Required action: Make an exact copy of the records below, leaving every image out.

== Segment start ==

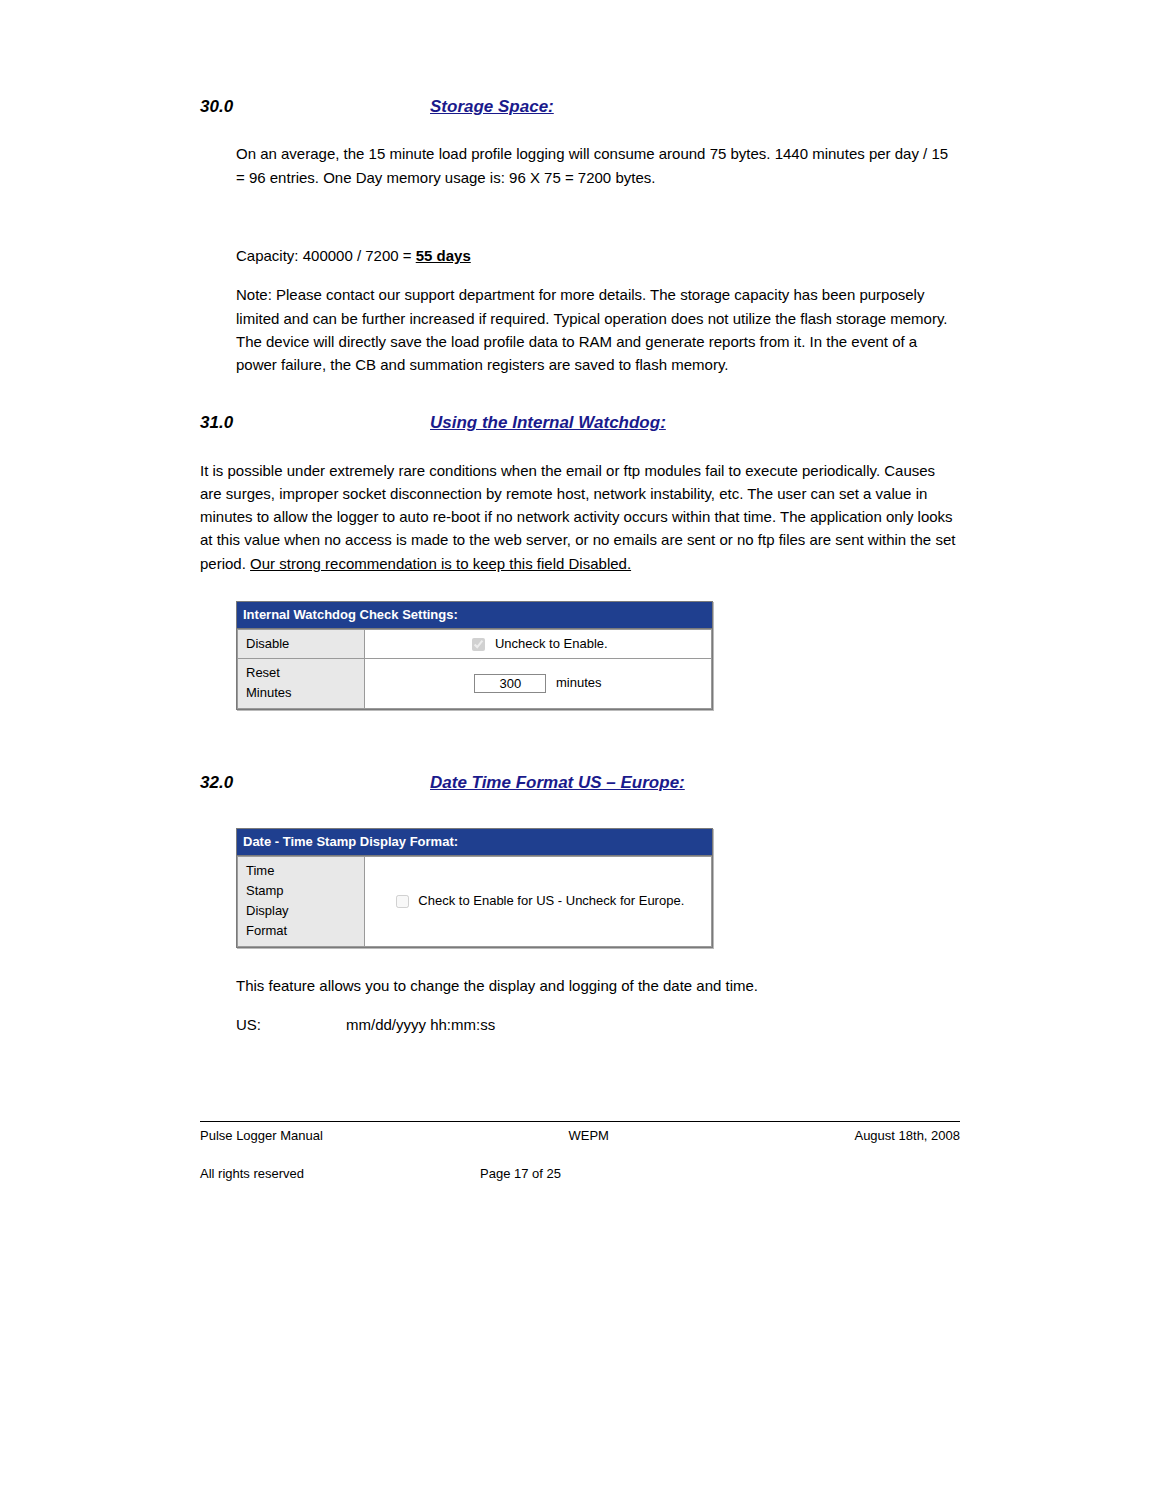30.0 Storage Space:
On an average, the 15 minute load profile logging will consume around 75 bytes. 1440 minutes per day / 15 = 96 entries. One Day memory usage is: 96 X 75 = 7200 bytes.
Capacity: 400000 / 7200 = 55 days
Note: Please contact our support department for more details. The storage capacity has been purposely limited and can be further increased if required. Typical operation does not utilize the flash storage memory. The device will directly save the load profile data to RAM and generate reports from it. In the event of a power failure, the CB and summation registers are saved to flash memory.
31.0 Using the Internal Watchdog:
It is possible under extremely rare conditions when the email or ftp modules fail to execute periodically. Causes are surges, improper socket disconnection by remote host, network instability, etc. The user can set a value in minutes to allow the logger to auto re-boot if no network activity occurs within that time. The application only looks at this value when no access is made to the web server, or no emails are sent or no ftp files are sent within the set period. Our strong recommendation is to keep this field Disabled.
Internal Watchdog Check Settings:
| Disable | Uncheck to Enable. |
| Reset Minutes | 300 minutes |
32.0 Date Time Format US – Europe:
Date - Time Stamp Display Format:
| Time Stamp Display Format | Check to Enable for US - Uncheck for Europe. |
This feature allows you to change the display and logging of the date and time.
US: mm/dd/yyyy hh:mm:ss
Pulse Logger Manual WEPM August 18th, 2008
All rights reserved Page 17 of 25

== Segment end ==

Task solution:
30.0 Storage Space:
On an average, the 15 minute load profile logging will consume around 75 bytes. 1440 minutes per day / 15 = 96 entries. One Day memory usage is: 96 X 75 = 7200 bytes.
Capacity: 400000 / 7200 = 55 days
Note: Please contact our support department for more details. The storage capacity has been purposely limited and can be further increased if required. Typical operation does not utilize the flash storage memory. The device will directly save the load profile data to RAM and generate reports from it. In the event of a power failure, the CB and summation registers are saved to flash memory.
31.0 Using the Internal Watchdog:
It is possible under extremely rare conditions when the email or ftp modules fail to execute periodically. Causes are surges, improper socket disconnection by remote host, network instability, etc. The user can set a value in minutes to allow the logger to auto re-boot if no network activity occurs within that time. The application only looks at this value when no access is made to the web server, or no emails are sent or no ftp files are sent within the set period. Our strong recommendation is to keep this field Disabled.
Internal Watchdog Check Settings:
| Disable | Uncheck to Enable. |
| Reset Minutes | 300 minutes |
32.0 Date Time Format US – Europe:
Date - Time Stamp Display Format:
| Time Stamp Display Format | Check to Enable for US - Uncheck for Europe. |
This feature allows you to change the display and logging of the date and time.
US: mm/dd/yyyy hh:mm:ss
Pulse Logger Manual WEPM August 18th, 2008
All rights reserved Page 17 of 25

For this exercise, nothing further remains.